SOURCE INFORMATION:
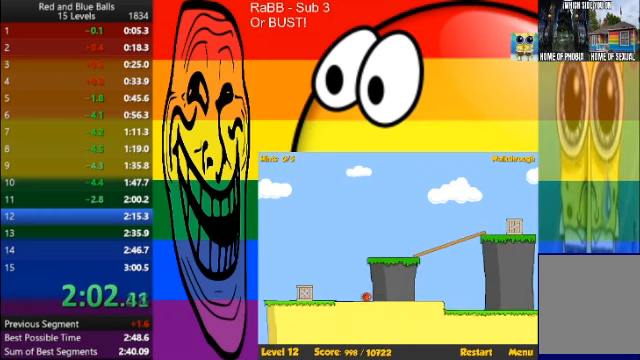
{"keys": ["d"], "events": []}
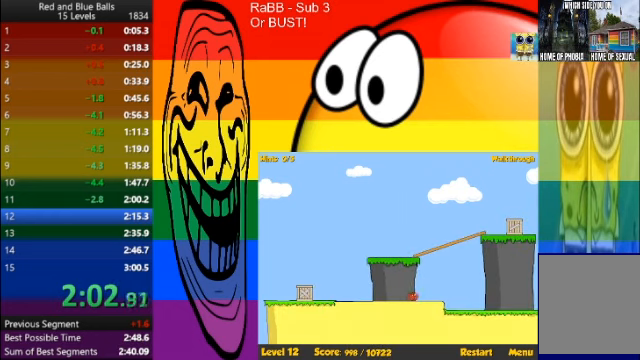
{"keys": ["d"], "events": [[66, "space", "down"], [166, "space", "up"], [267, "space", "down"], [400, "space", "up"]]}
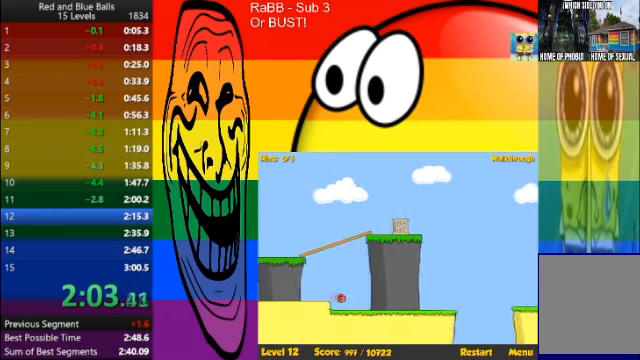
{"keys": ["d"], "events": []}
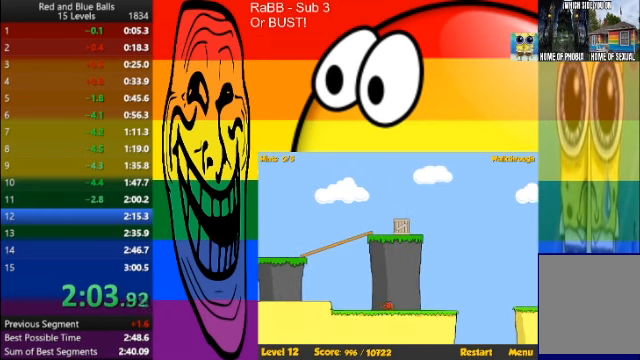
{"keys": ["d", "w"], "events": [[367, "w", "down"]]}
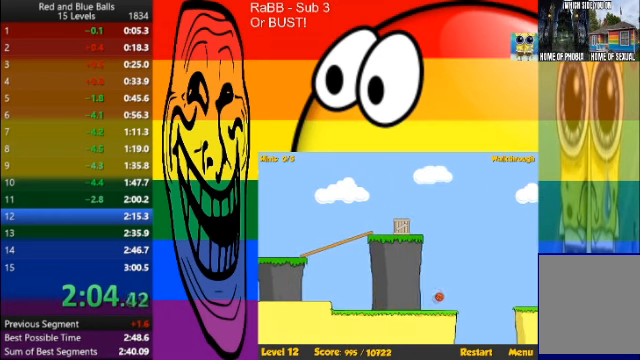
{"keys": ["d", "w"], "events": []}
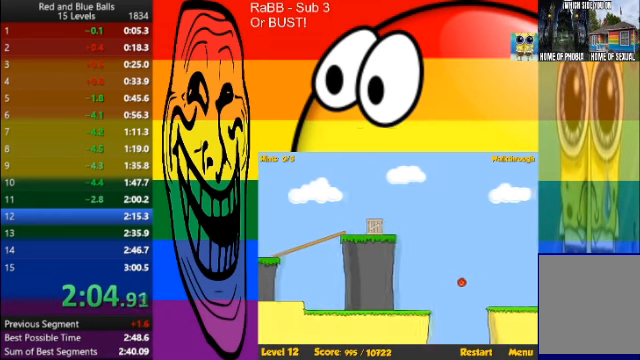
{"keys": ["d"], "events": [[33, "w", "up"]]}
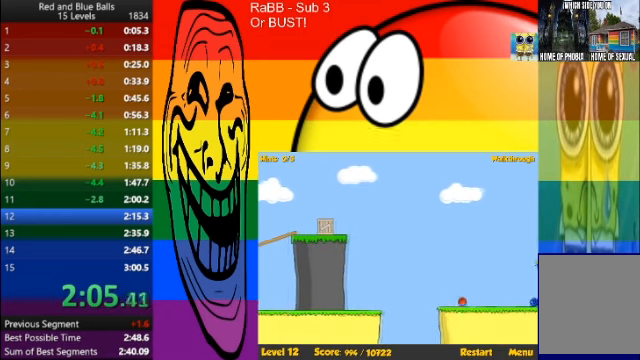
{"keys": ["d"], "events": []}
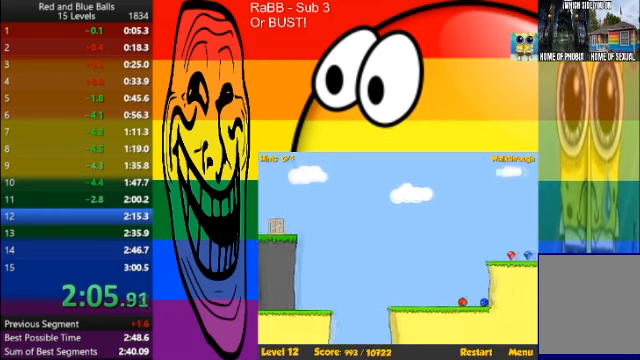
{"keys": ["d", "w"], "events": [[100, "w", "down"]]}
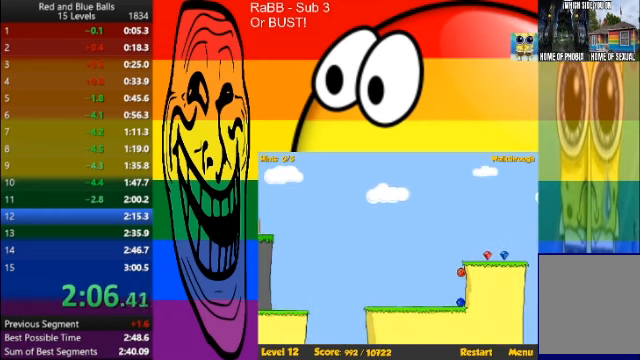
{"keys": ["d"], "events": [[501, "w", "up"]]}
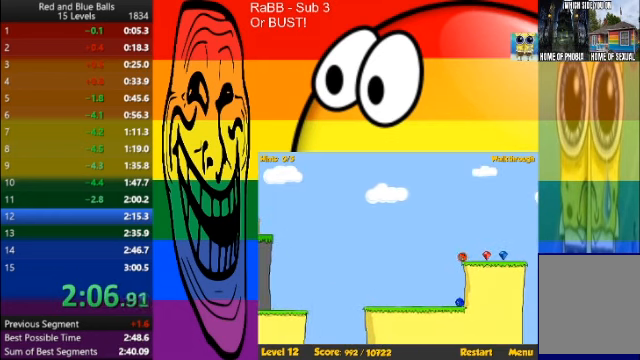
{"keys": ["a"], "events": [[300, "a", "down"], [334, "d", "up"]]}
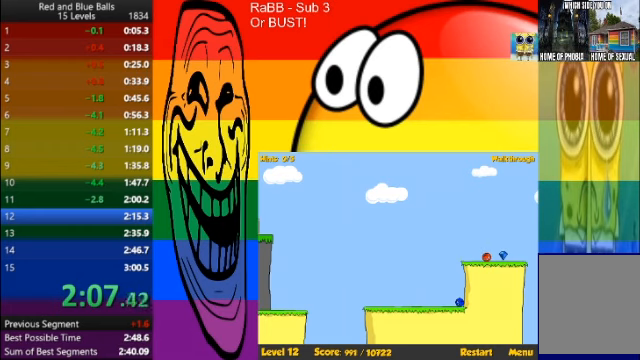
{"keys": ["a"], "events": []}
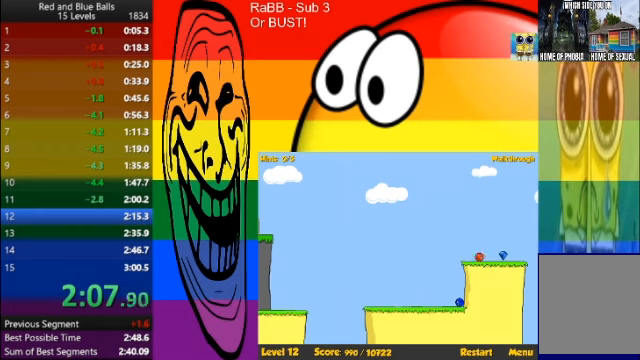
{"keys": [], "events": [[67, "a", "up"], [233, "d", "down"], [400, "d", "up"]]}
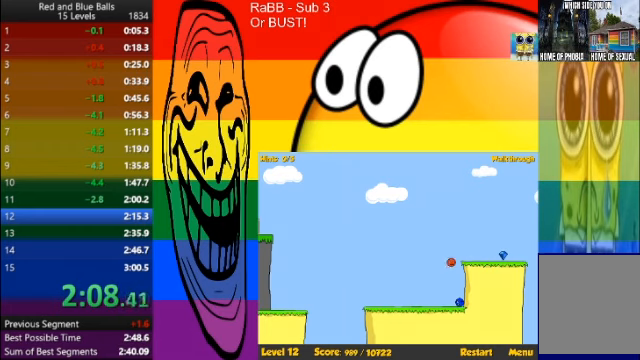
{"keys": ["d"], "events": [[101, "d", "down"]]}
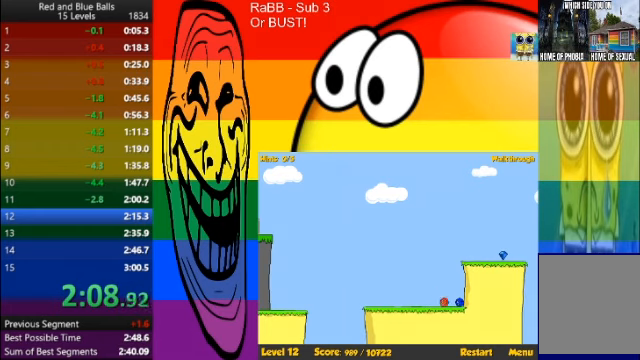
{"keys": ["space"], "events": [[300, "d", "up"], [434, "space", "down"]]}
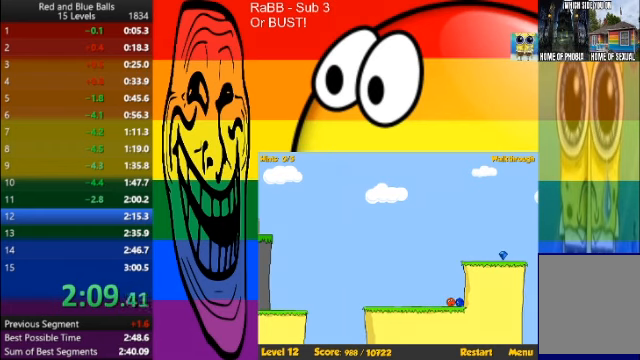
{"keys": ["w"], "events": [[34, "space", "up"], [267, "w", "down"], [367, "a", "down"], [468, "a", "up"]]}
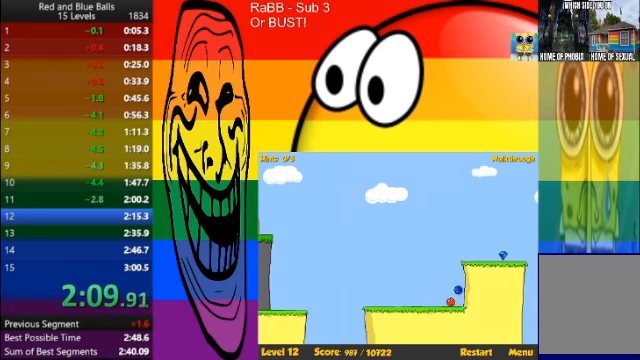
{"keys": ["p", "space", "w"], "events": [[133, "p", "down"], [200, "space", "down"], [233, "p", "up"], [267, "space", "up"], [334, "p", "down"], [367, "p", "up"], [434, "space", "down"], [467, "p", "down"]]}
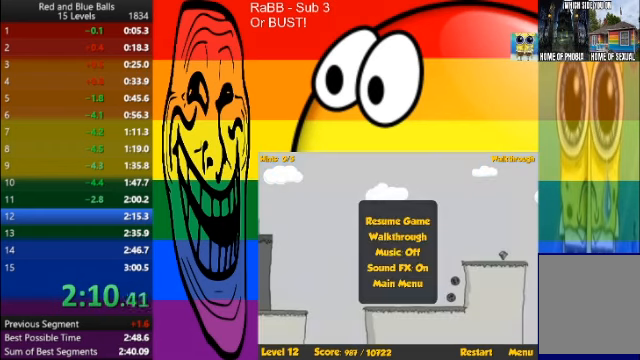
{"keys": ["w"], "events": [[34, "p", "up"], [67, "space", "up"], [267, "a", "down"], [301, "p", "down"], [401, "a", "up"], [401, "p", "up"]]}
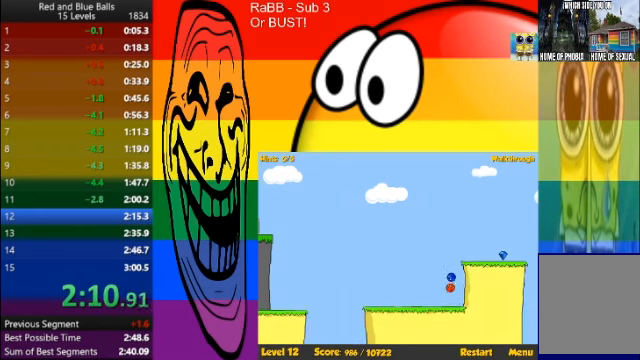
{"keys": ["d", "w"], "events": [[33, "d", "down"]]}
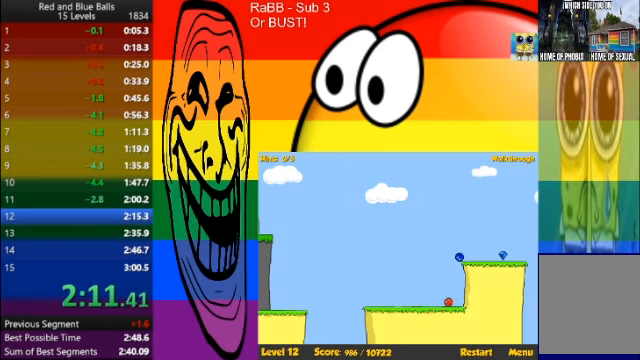
{"keys": ["d"], "events": [[34, "w", "up"]]}
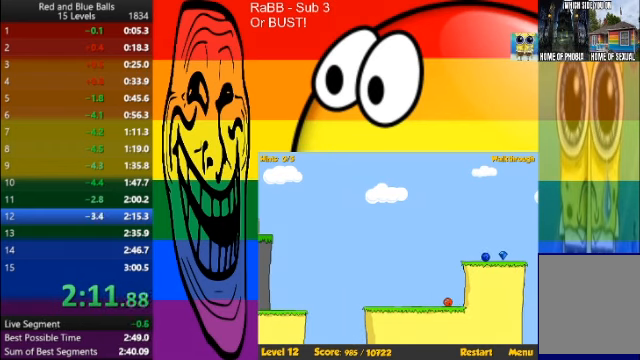
{"keys": [], "events": [[367, "d", "up"]]}
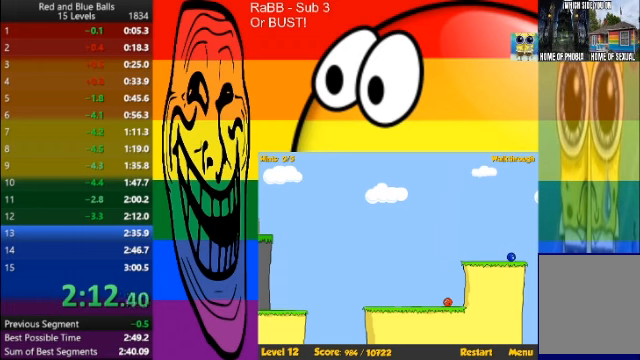
{"keys": [], "events": []}
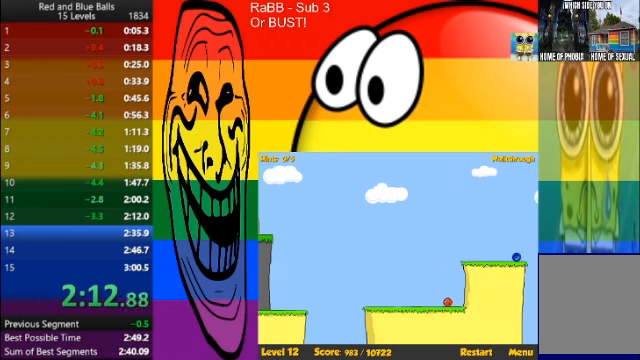
{"keys": [], "events": []}
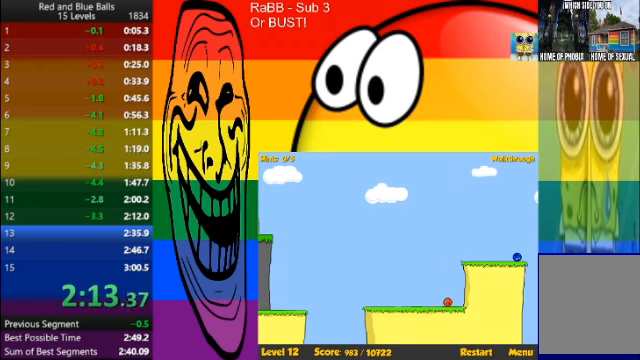
{"keys": ["a"], "events": [[301, "space", "down"], [334, "a", "down"], [434, "space", "up"]]}
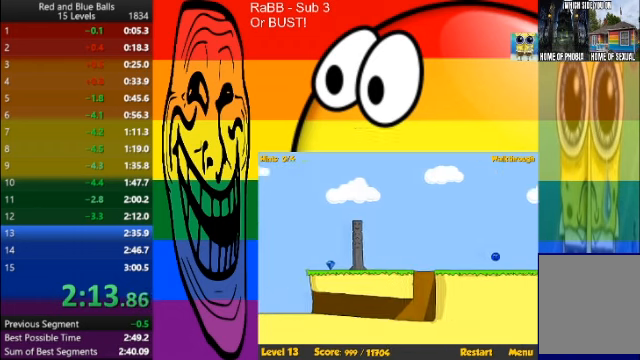
{"keys": ["a"], "events": []}
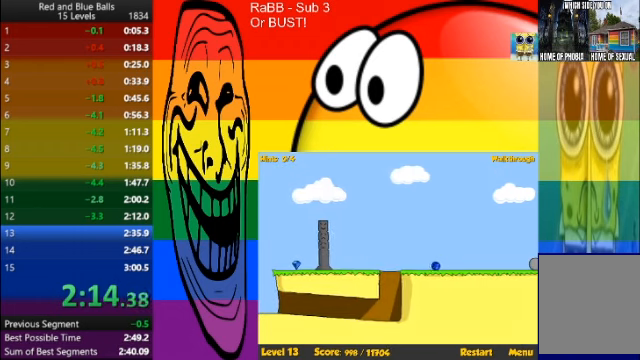
{"keys": ["d"], "events": [[167, "d", "down"], [234, "a", "up"]]}
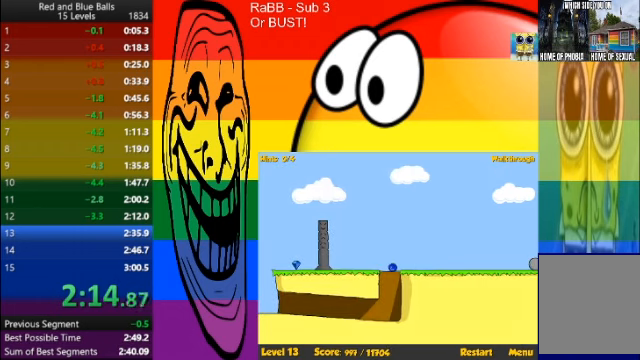
{"keys": ["a"], "events": [[300, "a", "down"], [434, "d", "up"]]}
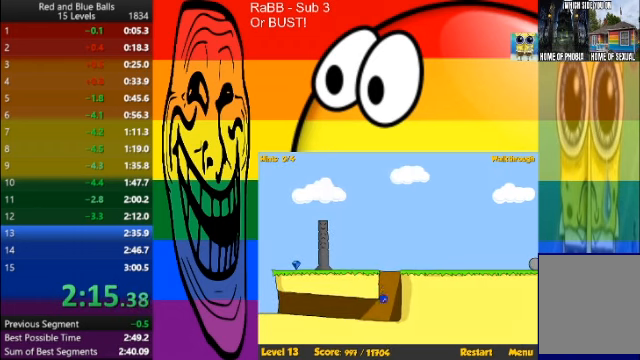
{"keys": ["a"], "events": []}
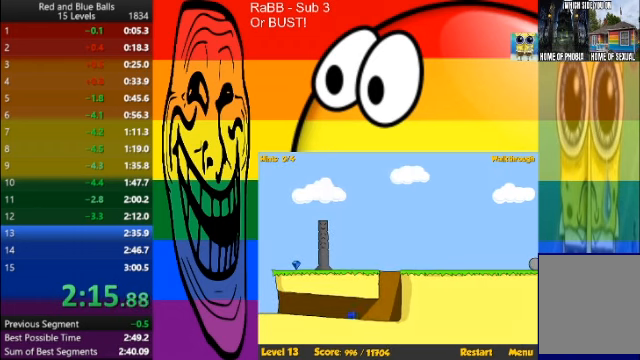
{"keys": ["d", "space"], "events": [[367, "d", "down"], [400, "a", "up"], [400, "space", "down"]]}
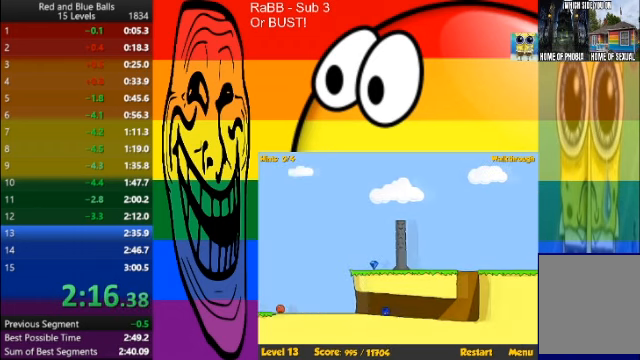
{"keys": [], "events": [[67, "space", "up"], [468, "d", "up"]]}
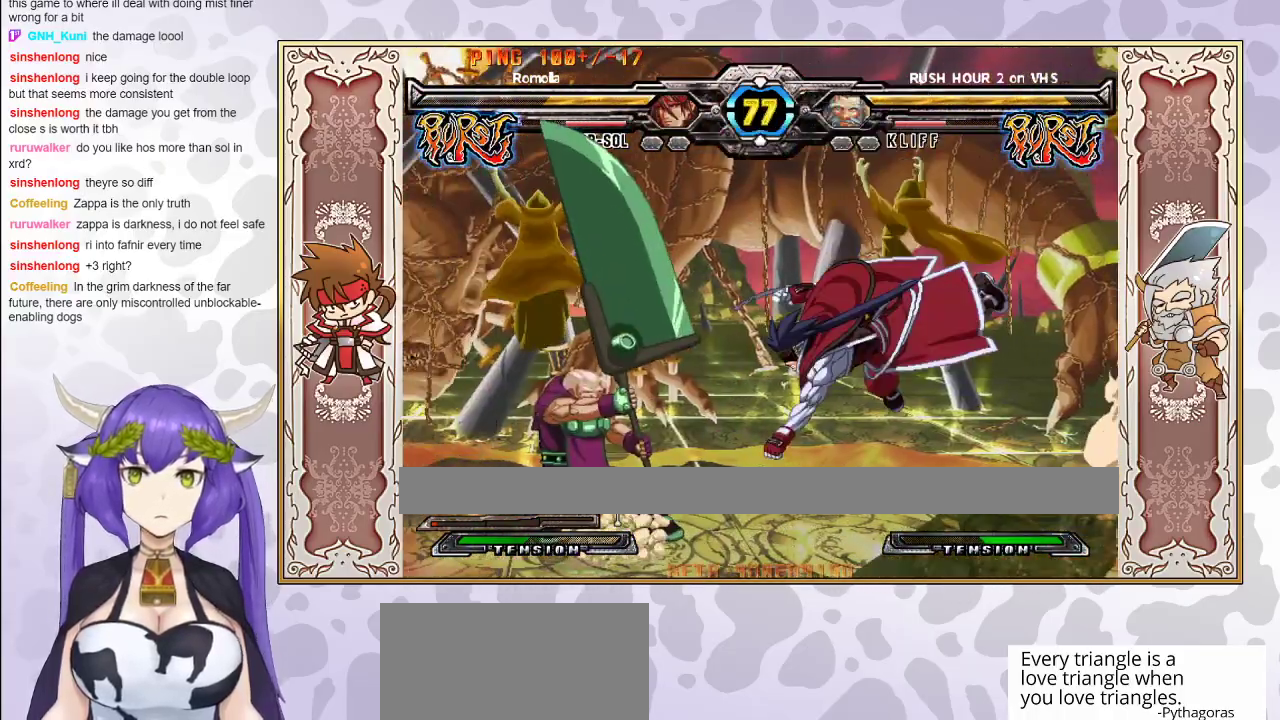
Gameplay with a controller (arcade stick); each line is a JSON object with the inputs held at the frame after it. "events" lists button and stick changes between this image and that frame as [ms after this image, input, new state], when the widget could be followed in between. Not read: L3 R3 left_stick other_buttons.
{"buttons": [], "events": [[283, "R1", "down"], [433, "R1", "up"]]}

EXERCISE BRIEF: Reproduce the listing exactly. Leave its pictures out.

WRITTEN SOLUTION:
{"keys": ["d"], "events": []}
{"keys": ["d"], "events": [[66, "space", "down"], [166, "space", "up"], [267, "space", "down"], [400, "space", "up"]]}
{"keys": ["d"], "events": []}
{"keys": ["d", "w"], "events": [[367, "w", "down"]]}
{"keys": ["d", "w"], "events": []}
{"keys": ["d"], "events": [[33, "w", "up"]]}
{"keys": ["d"], "events": []}
{"keys": ["d", "w"], "events": [[100, "w", "down"]]}
{"keys": ["d"], "events": [[501, "w", "up"]]}
{"keys": ["a"], "events": [[300, "a", "down"], [334, "d", "up"]]}
{"keys": ["a"], "events": []}
{"keys": [], "events": [[67, "a", "up"], [233, "d", "down"], [400, "d", "up"]]}
{"keys": ["d"], "events": [[101, "d", "down"]]}
{"keys": ["space"], "events": [[300, "d", "up"], [434, "space", "down"]]}
{"keys": ["w"], "events": [[34, "space", "up"], [267, "w", "down"], [367, "a", "down"], [468, "a", "up"]]}
{"keys": ["p", "space", "w"], "events": [[133, "p", "down"], [200, "space", "down"], [233, "p", "up"], [267, "space", "up"], [334, "p", "down"], [367, "p", "up"], [434, "space", "down"], [467, "p", "down"]]}
{"keys": ["w"], "events": [[34, "p", "up"], [67, "space", "up"], [267, "a", "down"], [301, "p", "down"], [401, "a", "up"], [401, "p", "up"]]}
{"keys": ["d", "w"], "events": [[33, "d", "down"]]}
{"keys": ["d"], "events": [[34, "w", "up"]]}
{"keys": [], "events": [[367, "d", "up"]]}
{"keys": [], "events": []}
{"keys": [], "events": []}
{"keys": ["a"], "events": [[301, "space", "down"], [334, "a", "down"], [434, "space", "up"]]}
{"keys": ["a"], "events": []}
{"keys": ["d"], "events": [[167, "d", "down"], [234, "a", "up"]]}
{"keys": ["a"], "events": [[300, "a", "down"], [434, "d", "up"]]}
{"keys": ["a"], "events": []}
{"keys": ["d", "space"], "events": [[367, "d", "down"], [400, "a", "up"], [400, "space", "down"]]}
{"keys": [], "events": [[67, "space", "up"], [468, "d", "up"]]}
Gameplay with a controller (arcade stick); each line is a JSON object with the inputs held at the frame after it. "events" lists button and stick changes between this image and that frame as [ms after this image, input, new state], when the widget could be followed in between. Not read: L3 R3 left_stick other_buttons.
{"buttons": [], "events": [[283, "R1", "down"], [433, "R1", "up"]]}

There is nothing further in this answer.